What to produce: From the data below, please reproduce exactly everything from the line that contains "8: (258, 256, 2.28)" down to the line that contains "32: (403, 229, 2.75)", with both ends included.

Dataset records:

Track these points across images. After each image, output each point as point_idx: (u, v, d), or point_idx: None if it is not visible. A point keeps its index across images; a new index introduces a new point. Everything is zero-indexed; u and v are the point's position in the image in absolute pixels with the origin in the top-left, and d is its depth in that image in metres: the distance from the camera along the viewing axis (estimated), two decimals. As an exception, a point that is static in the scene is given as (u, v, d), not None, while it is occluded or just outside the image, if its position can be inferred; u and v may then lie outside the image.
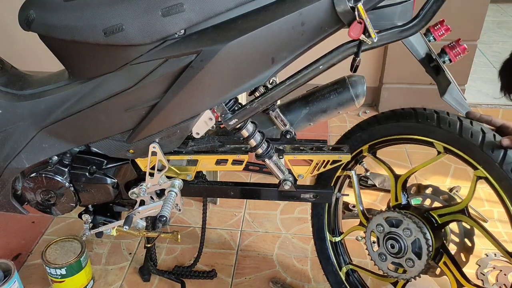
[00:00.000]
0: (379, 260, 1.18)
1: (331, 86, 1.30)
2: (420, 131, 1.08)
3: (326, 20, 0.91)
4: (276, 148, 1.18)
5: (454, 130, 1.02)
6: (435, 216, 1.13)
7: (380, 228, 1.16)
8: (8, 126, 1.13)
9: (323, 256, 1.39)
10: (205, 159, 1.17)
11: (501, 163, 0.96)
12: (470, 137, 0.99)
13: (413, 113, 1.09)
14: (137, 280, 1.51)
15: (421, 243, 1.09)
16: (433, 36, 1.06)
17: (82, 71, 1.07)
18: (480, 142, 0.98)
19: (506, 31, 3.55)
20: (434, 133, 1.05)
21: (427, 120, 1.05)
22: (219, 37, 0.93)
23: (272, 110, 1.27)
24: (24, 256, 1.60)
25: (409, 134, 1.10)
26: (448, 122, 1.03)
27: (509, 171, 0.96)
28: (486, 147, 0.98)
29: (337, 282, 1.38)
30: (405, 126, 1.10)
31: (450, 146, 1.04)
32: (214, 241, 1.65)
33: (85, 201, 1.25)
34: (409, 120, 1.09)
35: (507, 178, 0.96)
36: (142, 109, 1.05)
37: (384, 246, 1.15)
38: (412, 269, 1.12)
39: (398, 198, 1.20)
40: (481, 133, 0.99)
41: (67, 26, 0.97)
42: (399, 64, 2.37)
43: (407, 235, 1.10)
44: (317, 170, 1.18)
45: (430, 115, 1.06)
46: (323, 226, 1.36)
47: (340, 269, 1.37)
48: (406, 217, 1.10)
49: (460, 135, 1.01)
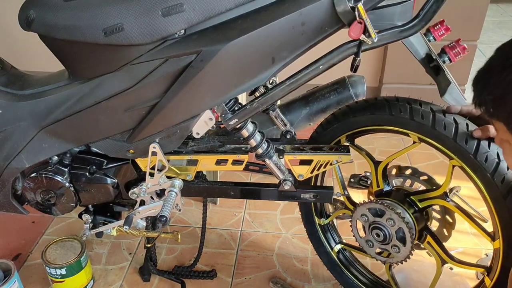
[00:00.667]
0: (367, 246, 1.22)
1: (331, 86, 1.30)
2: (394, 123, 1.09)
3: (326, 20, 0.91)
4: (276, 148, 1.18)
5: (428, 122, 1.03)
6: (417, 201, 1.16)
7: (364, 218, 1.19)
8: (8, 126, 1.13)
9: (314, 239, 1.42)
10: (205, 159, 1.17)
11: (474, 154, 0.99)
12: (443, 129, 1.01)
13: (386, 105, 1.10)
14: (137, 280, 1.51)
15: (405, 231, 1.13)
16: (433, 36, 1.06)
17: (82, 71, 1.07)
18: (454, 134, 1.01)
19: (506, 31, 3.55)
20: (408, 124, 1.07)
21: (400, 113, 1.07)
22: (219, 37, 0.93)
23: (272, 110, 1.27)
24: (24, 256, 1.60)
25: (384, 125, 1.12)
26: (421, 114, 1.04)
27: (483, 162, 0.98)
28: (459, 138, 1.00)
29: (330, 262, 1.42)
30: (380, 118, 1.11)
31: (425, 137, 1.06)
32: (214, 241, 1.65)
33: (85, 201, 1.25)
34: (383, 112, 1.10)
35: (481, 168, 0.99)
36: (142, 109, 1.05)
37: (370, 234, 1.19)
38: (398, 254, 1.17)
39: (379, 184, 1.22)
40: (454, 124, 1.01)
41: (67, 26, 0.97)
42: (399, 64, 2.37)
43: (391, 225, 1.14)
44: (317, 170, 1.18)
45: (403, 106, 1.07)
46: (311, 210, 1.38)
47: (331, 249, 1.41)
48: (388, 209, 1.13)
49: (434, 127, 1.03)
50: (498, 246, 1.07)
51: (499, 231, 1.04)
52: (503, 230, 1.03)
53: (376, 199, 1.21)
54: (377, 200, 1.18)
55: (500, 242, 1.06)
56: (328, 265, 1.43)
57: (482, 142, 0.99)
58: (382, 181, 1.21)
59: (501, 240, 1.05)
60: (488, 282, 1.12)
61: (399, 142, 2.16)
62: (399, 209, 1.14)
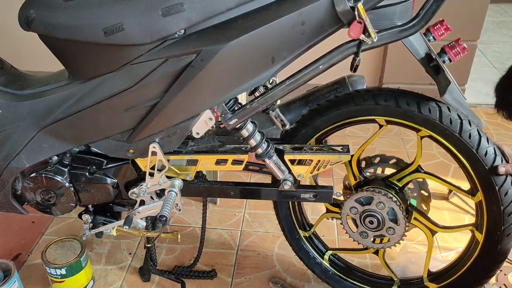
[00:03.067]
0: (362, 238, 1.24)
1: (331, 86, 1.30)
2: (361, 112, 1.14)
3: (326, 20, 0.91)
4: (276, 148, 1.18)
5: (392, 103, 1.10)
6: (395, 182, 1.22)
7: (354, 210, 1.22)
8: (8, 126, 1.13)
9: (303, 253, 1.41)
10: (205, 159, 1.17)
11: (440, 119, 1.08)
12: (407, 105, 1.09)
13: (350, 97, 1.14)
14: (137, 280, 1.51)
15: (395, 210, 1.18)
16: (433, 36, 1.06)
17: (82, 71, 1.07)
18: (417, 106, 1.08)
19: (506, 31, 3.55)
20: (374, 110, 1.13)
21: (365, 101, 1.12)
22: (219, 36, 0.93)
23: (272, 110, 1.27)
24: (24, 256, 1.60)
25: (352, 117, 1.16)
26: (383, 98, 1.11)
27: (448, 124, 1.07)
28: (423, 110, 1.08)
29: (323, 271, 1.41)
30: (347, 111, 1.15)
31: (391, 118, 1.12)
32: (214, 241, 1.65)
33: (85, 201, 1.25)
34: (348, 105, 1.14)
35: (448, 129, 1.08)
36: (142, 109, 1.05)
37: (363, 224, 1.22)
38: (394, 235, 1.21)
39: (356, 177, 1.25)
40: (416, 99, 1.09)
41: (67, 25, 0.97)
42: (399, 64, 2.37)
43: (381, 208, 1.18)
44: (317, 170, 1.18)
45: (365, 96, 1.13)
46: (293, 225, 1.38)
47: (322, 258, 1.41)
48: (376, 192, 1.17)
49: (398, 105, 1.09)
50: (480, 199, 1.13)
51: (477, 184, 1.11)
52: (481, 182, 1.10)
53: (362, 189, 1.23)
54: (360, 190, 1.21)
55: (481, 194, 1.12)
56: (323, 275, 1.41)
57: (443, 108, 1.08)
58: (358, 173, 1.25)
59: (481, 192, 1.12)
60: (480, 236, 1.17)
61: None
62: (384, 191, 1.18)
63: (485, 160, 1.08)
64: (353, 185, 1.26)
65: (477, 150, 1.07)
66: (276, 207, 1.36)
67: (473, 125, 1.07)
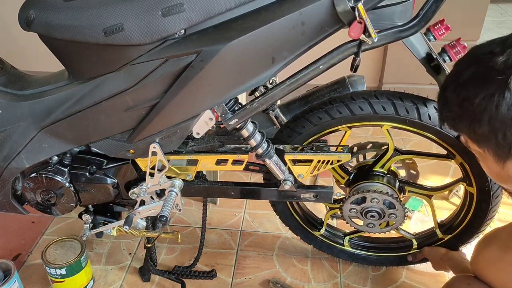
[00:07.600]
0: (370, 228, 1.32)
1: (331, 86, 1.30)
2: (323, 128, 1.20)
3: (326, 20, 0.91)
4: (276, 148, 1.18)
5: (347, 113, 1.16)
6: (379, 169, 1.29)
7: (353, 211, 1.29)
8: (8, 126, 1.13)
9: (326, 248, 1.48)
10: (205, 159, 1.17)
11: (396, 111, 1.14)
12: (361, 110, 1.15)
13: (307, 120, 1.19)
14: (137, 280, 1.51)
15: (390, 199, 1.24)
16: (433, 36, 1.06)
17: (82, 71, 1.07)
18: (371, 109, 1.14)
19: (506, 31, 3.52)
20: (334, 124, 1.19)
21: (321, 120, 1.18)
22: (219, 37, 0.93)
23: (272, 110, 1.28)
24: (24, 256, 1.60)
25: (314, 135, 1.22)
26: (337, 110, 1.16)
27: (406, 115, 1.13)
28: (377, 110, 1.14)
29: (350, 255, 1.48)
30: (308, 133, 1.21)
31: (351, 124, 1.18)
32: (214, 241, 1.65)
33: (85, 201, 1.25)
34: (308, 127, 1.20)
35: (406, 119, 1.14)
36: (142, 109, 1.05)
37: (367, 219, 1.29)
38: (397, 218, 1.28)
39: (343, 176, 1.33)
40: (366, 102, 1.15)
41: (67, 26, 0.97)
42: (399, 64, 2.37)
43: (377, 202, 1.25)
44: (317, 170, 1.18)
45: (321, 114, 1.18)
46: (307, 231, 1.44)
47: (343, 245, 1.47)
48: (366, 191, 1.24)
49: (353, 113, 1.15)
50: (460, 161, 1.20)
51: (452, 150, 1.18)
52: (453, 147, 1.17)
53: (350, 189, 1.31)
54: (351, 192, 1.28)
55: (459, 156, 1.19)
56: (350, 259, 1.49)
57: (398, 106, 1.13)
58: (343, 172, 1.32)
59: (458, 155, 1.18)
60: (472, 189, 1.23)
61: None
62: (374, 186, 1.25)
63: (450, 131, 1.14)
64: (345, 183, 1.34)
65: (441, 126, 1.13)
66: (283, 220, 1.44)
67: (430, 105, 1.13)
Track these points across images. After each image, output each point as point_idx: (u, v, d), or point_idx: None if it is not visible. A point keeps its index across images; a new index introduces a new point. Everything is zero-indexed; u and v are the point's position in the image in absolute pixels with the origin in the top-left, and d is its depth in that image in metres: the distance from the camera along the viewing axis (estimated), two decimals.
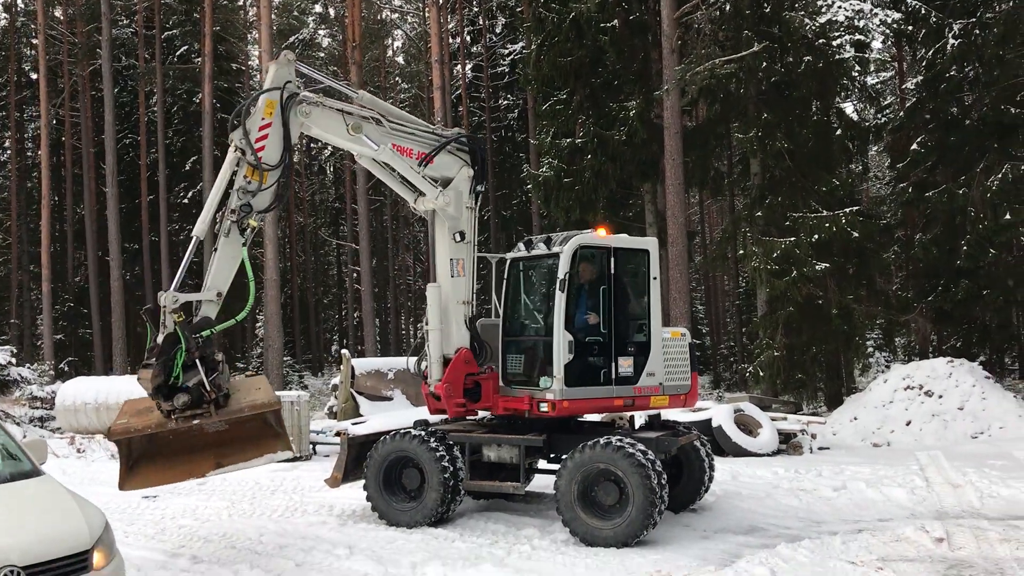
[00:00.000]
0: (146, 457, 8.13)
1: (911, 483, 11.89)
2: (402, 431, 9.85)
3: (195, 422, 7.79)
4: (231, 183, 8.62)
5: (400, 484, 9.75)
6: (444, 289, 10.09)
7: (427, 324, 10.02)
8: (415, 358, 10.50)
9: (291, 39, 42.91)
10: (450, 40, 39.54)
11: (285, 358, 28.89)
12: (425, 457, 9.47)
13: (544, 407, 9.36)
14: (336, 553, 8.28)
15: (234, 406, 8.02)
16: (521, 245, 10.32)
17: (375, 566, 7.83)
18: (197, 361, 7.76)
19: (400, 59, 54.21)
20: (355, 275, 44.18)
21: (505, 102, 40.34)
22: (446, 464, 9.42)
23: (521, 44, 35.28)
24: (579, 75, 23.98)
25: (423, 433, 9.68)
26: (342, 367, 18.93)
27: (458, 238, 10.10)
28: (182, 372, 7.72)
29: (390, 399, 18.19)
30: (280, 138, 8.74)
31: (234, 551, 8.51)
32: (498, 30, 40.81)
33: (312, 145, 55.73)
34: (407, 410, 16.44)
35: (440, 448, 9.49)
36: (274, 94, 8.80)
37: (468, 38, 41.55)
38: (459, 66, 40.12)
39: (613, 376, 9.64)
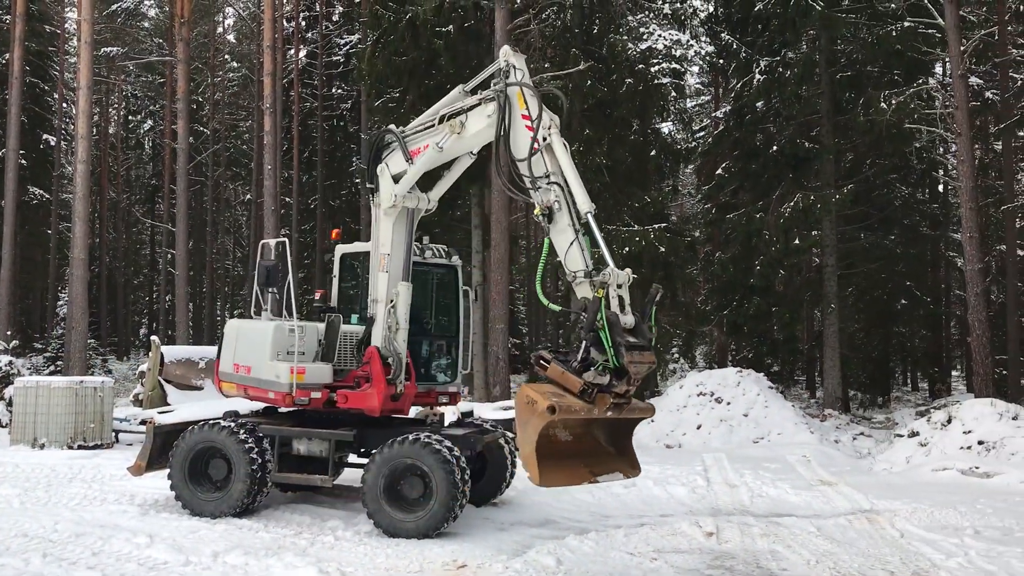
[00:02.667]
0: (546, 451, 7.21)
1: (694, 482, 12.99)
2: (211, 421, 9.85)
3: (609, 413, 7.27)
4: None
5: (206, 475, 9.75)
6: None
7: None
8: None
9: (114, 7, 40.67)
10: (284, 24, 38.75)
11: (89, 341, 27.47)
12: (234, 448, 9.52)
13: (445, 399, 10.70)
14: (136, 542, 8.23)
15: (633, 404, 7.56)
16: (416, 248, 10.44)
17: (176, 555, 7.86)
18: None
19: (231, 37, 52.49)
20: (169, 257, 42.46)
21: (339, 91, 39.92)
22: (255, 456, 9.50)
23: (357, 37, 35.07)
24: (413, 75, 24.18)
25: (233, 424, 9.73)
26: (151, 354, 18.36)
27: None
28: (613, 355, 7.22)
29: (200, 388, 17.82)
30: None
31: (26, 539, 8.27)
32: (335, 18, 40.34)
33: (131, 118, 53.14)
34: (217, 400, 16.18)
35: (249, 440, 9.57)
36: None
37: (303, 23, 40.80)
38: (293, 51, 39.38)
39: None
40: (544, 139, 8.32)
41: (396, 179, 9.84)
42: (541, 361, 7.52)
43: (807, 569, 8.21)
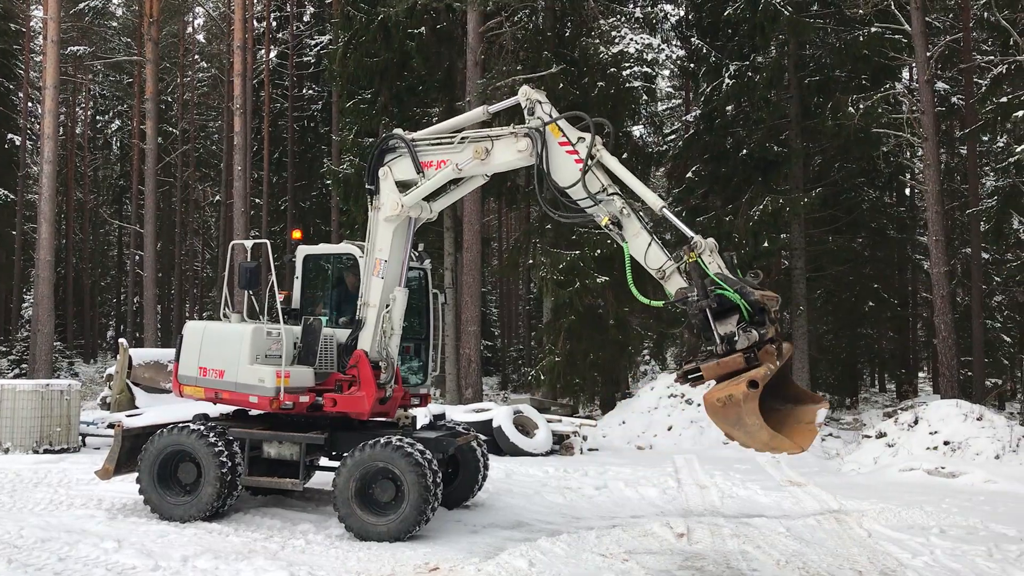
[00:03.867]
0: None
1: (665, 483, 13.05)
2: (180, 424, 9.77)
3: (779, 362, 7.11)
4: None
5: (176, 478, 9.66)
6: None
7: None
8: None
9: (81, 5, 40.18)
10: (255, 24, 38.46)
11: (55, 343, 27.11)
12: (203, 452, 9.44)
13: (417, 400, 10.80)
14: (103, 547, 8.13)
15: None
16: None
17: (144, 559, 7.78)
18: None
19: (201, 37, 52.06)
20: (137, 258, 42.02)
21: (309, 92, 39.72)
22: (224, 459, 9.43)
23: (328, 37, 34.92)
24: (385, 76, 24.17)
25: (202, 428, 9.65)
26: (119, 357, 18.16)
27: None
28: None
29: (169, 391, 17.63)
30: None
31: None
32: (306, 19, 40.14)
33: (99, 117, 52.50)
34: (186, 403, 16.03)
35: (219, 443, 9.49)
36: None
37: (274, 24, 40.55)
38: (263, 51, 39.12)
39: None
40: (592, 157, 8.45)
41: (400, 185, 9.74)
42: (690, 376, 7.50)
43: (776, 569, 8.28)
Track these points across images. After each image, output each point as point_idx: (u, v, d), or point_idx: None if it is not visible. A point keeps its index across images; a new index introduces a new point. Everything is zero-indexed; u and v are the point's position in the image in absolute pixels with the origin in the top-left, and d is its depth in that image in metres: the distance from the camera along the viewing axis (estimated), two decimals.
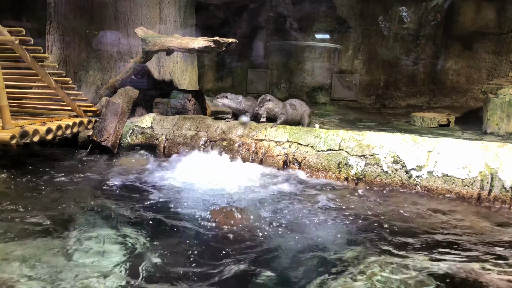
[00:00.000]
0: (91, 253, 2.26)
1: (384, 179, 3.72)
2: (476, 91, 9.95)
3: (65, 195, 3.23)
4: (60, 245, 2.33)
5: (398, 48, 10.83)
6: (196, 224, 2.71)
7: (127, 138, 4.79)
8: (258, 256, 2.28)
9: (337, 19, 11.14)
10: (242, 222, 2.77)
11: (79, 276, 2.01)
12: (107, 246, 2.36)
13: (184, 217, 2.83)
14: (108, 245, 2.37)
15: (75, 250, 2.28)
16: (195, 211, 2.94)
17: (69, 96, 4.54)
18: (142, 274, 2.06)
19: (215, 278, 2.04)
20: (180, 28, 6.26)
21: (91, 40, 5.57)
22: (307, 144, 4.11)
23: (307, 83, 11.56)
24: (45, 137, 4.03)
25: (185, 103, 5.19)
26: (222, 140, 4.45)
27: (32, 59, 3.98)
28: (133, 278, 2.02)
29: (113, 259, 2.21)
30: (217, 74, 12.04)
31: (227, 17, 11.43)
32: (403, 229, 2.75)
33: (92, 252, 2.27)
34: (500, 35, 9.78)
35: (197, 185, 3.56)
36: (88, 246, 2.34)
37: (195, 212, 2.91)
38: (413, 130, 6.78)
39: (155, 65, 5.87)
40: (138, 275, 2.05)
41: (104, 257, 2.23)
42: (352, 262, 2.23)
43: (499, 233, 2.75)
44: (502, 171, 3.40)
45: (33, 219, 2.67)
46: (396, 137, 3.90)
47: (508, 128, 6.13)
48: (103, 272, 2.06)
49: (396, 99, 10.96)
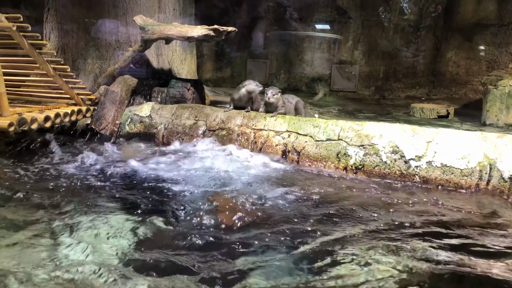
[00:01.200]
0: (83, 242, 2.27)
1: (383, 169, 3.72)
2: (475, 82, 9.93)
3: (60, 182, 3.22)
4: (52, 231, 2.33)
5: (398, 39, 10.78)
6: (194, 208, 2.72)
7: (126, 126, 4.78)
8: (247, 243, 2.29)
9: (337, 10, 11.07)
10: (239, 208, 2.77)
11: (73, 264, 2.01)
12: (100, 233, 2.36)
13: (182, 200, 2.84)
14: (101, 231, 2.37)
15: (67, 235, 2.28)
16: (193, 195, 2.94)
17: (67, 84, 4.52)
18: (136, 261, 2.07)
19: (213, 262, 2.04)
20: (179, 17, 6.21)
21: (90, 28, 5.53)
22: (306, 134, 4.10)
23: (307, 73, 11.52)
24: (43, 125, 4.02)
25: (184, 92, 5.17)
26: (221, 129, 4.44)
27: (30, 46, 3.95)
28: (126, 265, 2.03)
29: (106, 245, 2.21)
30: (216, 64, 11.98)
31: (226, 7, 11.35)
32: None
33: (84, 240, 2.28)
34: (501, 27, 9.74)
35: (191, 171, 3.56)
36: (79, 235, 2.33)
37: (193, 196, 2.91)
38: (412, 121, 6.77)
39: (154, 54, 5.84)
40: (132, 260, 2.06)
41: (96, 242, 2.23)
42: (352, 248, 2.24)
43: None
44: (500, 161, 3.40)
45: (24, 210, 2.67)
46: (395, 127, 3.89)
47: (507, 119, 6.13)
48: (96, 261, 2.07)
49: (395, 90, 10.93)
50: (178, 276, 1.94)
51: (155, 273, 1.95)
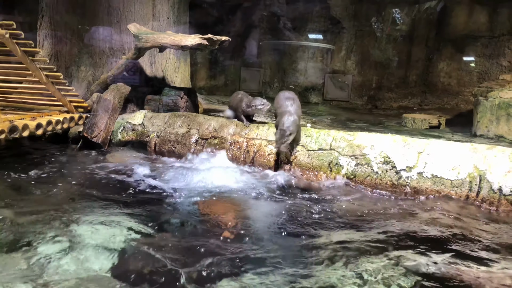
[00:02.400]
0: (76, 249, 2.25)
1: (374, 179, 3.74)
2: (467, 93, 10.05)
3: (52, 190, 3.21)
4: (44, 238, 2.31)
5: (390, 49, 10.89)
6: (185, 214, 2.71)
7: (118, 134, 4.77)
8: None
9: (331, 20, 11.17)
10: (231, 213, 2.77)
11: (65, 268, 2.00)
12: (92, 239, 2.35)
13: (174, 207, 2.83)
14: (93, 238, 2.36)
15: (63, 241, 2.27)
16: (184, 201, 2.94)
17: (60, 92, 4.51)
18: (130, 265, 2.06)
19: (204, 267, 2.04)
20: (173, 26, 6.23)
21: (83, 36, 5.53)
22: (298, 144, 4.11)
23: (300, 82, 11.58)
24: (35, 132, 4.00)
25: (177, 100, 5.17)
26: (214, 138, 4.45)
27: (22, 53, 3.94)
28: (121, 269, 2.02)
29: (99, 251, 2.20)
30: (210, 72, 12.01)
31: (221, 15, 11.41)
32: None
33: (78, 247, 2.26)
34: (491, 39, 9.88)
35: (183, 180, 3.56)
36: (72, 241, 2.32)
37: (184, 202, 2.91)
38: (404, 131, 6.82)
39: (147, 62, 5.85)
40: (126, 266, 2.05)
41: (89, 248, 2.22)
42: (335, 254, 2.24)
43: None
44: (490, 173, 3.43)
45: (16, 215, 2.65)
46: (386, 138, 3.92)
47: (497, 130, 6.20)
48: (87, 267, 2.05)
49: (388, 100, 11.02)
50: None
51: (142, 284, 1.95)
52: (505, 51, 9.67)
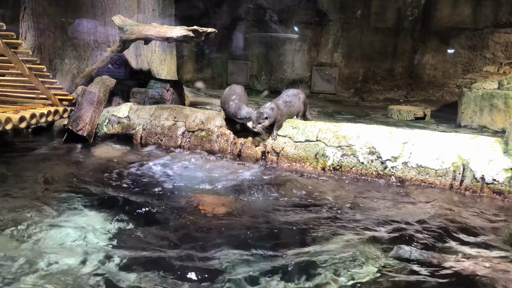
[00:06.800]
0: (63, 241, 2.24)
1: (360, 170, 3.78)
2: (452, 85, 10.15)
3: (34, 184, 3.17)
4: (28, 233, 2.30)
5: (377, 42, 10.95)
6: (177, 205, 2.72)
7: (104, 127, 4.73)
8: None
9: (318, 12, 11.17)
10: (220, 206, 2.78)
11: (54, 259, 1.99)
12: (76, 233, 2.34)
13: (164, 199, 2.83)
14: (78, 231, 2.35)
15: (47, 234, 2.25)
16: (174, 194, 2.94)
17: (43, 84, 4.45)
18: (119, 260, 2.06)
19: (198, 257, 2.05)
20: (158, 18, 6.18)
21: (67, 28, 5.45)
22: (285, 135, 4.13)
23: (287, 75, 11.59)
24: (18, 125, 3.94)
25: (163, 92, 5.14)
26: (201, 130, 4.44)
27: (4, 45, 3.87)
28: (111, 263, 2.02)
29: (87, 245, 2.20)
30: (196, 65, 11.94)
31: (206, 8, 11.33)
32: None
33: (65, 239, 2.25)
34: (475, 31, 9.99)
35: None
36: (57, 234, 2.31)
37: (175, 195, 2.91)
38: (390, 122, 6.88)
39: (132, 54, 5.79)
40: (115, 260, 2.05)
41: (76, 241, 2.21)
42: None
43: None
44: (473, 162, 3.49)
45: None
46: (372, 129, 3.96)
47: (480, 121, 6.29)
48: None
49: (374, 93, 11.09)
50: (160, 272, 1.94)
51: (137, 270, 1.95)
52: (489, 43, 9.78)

Response:
8: (258, 256, 2.28)
9: (337, 19, 11.14)
10: (242, 222, 2.77)
11: (79, 276, 2.01)
12: (107, 246, 2.36)
13: (184, 217, 2.83)
14: (108, 245, 2.37)
15: (75, 250, 2.28)
16: (195, 211, 2.94)
17: (69, 96, 4.54)
18: (142, 274, 2.06)
19: (215, 278, 2.04)
20: (180, 28, 6.26)
21: (91, 40, 5.57)
22: (307, 144, 4.11)
23: (307, 83, 11.56)
24: (45, 137, 4.03)
25: (185, 103, 5.19)
26: (222, 140, 4.45)
27: (32, 59, 3.98)
28: (133, 278, 2.02)
29: (113, 259, 2.21)
30: (217, 74, 12.04)
31: (227, 17, 11.43)
32: (403, 229, 2.75)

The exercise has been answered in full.